Fr. René Butler MS - 2nd Sunday in Ordinary Time - Mary’s Initiative

Mary’s Initiative

(2nd Sunday in Ordinary Time: Isaiah 62,1-5; 1 Cor. 12:4-11; John 2:1-11) 

“No more shall people call you ‘Forsaken,’ or your land ‘Desolate,’ but you shall be called ‘My Delight,’ and your land ‘Espoused’... As a bridegroom rejoices in his bride so shall your God rejoice in you.”

In all of the prophets, there are not many passages more hope-filled, more beautiful than this.

The people to whom Mary spoke through her two young messengers felt forsaken and their land had become desolate. She saw their distress and decided to intervene. I remember a conference on La Salette that I heard as a seminarian in the 1960s. The speaker made the point that the Beautiful Lady did not say, “I have been sent,” but rather, “I am here,” meaning that this was her idea. At La Salette, in other words, she took the initiative.

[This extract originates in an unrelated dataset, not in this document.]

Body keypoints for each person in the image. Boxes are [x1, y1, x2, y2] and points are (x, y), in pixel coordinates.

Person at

This is the image of Mary that we find in our Gospel text. She drew Jesus’ attention to the embarrassing situation of the wedding party. When he objected that this was none of their business, she knew he would come round, and told the servants to do whatever he told them.

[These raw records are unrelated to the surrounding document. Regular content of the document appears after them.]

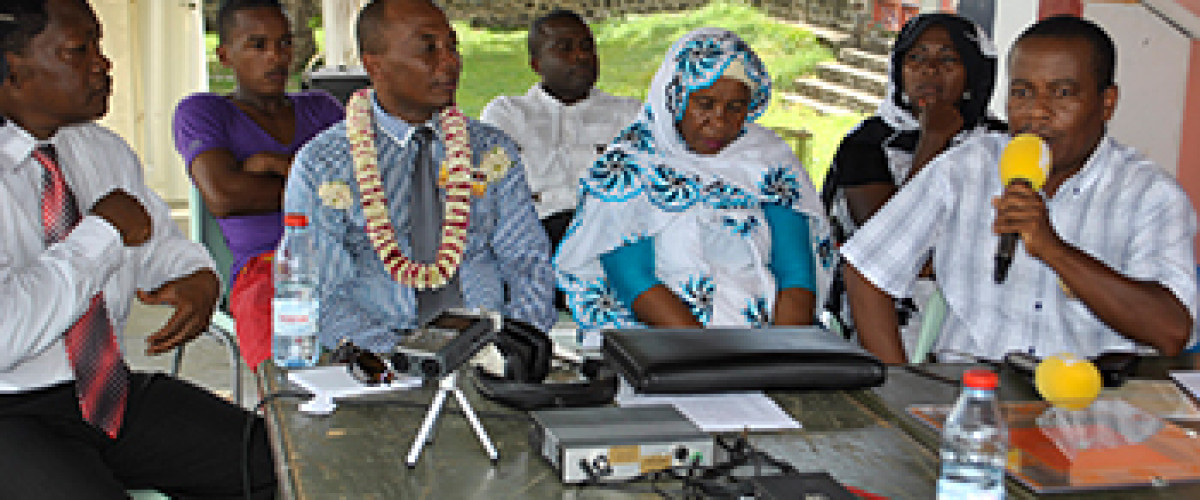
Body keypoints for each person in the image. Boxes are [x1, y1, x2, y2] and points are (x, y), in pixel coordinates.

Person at [0, 0, 276, 497]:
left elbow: (157, 245)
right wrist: (101, 232)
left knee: (272, 463)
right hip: (12, 410)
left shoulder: (99, 150)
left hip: (107, 392)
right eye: (78, 51)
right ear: (13, 68)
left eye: (99, 46)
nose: (103, 64)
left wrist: (197, 276)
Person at [842, 16, 1197, 364]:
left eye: (1062, 93)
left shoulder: (1150, 195)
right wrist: (897, 387)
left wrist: (1052, 249)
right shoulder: (968, 167)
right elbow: (867, 270)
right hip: (972, 395)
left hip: (1091, 404)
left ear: (1107, 103)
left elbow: (1170, 331)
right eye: (1022, 93)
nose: (1037, 113)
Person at [284, 0, 556, 353]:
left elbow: (527, 260)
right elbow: (321, 292)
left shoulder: (491, 150)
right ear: (374, 65)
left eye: (452, 46)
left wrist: (518, 343)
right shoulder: (324, 165)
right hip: (378, 355)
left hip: (489, 348)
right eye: (429, 48)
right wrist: (400, 362)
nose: (451, 62)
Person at [555, 28, 834, 332]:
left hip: (767, 347)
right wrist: (710, 363)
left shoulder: (767, 160)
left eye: (735, 107)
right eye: (704, 103)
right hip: (668, 349)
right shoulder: (631, 166)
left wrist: (782, 359)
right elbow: (633, 280)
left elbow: (795, 274)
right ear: (675, 96)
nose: (719, 121)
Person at [820, 13, 1005, 357]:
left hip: (980, 308)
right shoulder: (866, 143)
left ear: (974, 72)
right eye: (915, 57)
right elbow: (887, 243)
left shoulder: (1000, 145)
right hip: (882, 318)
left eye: (948, 59)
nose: (929, 70)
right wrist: (933, 141)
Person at [172, 0, 343, 370]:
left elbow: (362, 190)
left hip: (344, 259)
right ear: (225, 55)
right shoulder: (204, 113)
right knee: (291, 387)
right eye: (258, 45)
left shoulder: (322, 109)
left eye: (284, 43)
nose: (276, 57)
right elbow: (225, 196)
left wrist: (273, 164)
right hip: (270, 271)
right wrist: (320, 187)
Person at [480, 9, 641, 251]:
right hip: (533, 239)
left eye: (587, 46)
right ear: (536, 64)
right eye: (565, 48)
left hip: (611, 238)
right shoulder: (508, 115)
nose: (581, 56)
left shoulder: (629, 114)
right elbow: (488, 186)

The message of La Salette is the same as at Cana. It can be summed up in the words, “Do whatever he tells you.” Perhaps this is why one of the murals on the walls of the Basilica of La Salette, painted in 1989, represents the wedding feast at Cana.

The passage from 1 Corinthians further refines this thought. “Whatever he tells you” varies according to the gifts given by the Spirit. But the gift we have received has to be active in us if God is to accomplish his purpose.

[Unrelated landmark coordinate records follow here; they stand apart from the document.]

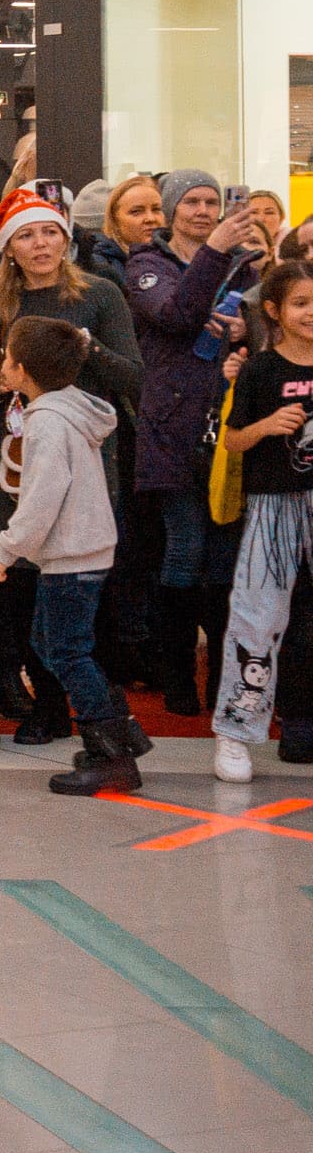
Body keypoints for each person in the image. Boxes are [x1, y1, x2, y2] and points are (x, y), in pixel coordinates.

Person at [0, 189, 143, 741]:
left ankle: (101, 713)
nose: (40, 243)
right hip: (16, 456)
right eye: (26, 234)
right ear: (9, 249)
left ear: (67, 237)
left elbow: (132, 379)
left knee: (74, 590)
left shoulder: (101, 295)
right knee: (22, 587)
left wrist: (86, 348)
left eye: (49, 231)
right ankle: (45, 708)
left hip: (87, 456)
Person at [126, 167, 269, 715]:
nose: (205, 210)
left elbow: (276, 337)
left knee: (225, 561)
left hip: (231, 429)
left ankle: (222, 677)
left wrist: (246, 328)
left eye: (213, 201)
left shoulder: (246, 268)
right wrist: (213, 251)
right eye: (192, 201)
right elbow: (177, 313)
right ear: (170, 209)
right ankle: (178, 675)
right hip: (173, 433)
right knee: (184, 552)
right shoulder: (146, 265)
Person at [0, 317, 146, 793]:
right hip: (85, 552)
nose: (2, 364)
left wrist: (4, 552)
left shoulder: (48, 424)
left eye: (7, 357)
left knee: (67, 652)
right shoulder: (70, 410)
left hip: (70, 559)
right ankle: (118, 728)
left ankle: (112, 751)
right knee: (53, 642)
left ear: (21, 369)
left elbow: (40, 499)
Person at [210, 259, 313, 780]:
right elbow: (232, 440)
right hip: (272, 504)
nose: (311, 313)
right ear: (273, 310)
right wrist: (270, 424)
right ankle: (235, 734)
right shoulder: (260, 369)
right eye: (301, 303)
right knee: (257, 617)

Since La Salette is a spiritual gift, each of us upon whom it is bestowed is called to find his or her own way to share it. Here I am, writing this reflection, while someone else is seeking to heal a broken family, or offering up personal suffering for the cause of reconciliation, or... well, you get the point.

Mary chose to come to us. She highlighted a certain number of basic Christian duties, but the sense of her words goes well beyond those. They provide a framework for a faithful Christian life, where words like ‘forsaken’ and ‘desolate’ have no place.